On January 5, 2013,
Even as federal government workers’ pay is repeatedly targeted for reductions and average Americans’ wages have either stagnated or declined, the amount the government pays to the executives of firms that live off of government contracts has soared over the past 15 years.
Currently, federal government contractors can charge taxpayers up to almost $1 million annually for each contractor employee’s compensation.

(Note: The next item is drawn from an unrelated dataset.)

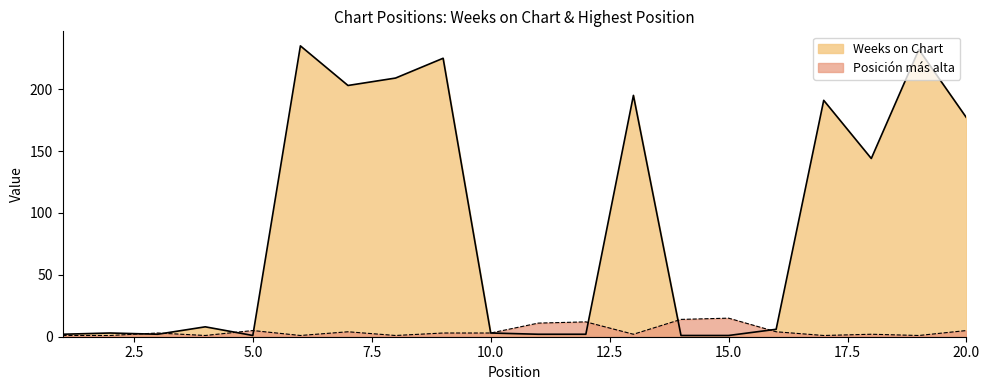

In Weeks on Chart, how many points are higher than both neighbors (excluding endpoints)?

7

This is up from $250,000 in 1998 when it was set by law — this cap has increased at a pace that regularly exceeds the rate of inflation.
Large corporate contractors — many of which subsist almost entirely off of government largesse, mostly from the Pentagon — pay their executives many times the amount they charge the government for reimbursement, but the public still pays for their compensation because of their high profit margins.
For instance, in just CEO pay in 2012 alone, Lockheed Martin’s Robert Stevens made $27.5 million (82 percent of Lockheed Martin’s revenue is from government contracts), Northrop Grumman’s Wesley Bush made $24.4 million (90 percent of the firm’s revenue is from government contracts), and Huntington Ingalls’s C. Michael Petters made $14.9 million (his company gets 100 percent of its revenue from government contracts).
These enormous salaries are possible because the profits military contractors get from government work are huge.
Excessive CEO compensation is one of the factors making inequality worse — in 2012, the average CEO-to-worker pay ratio at companies in the S&P 500 was 354-to-1. Government contracting policies should be bucking this trend not making income inequality worse.
This is sinister and unjust. Also sinister and unjust is our government does not require that private sector companies who bid on taxpayer-supported government contracts demonstrate that their companies are 100 percent employee owned and managed so that 100 percent of all profit earnings are paid out fully to the company owners, subject to personal taxation rates.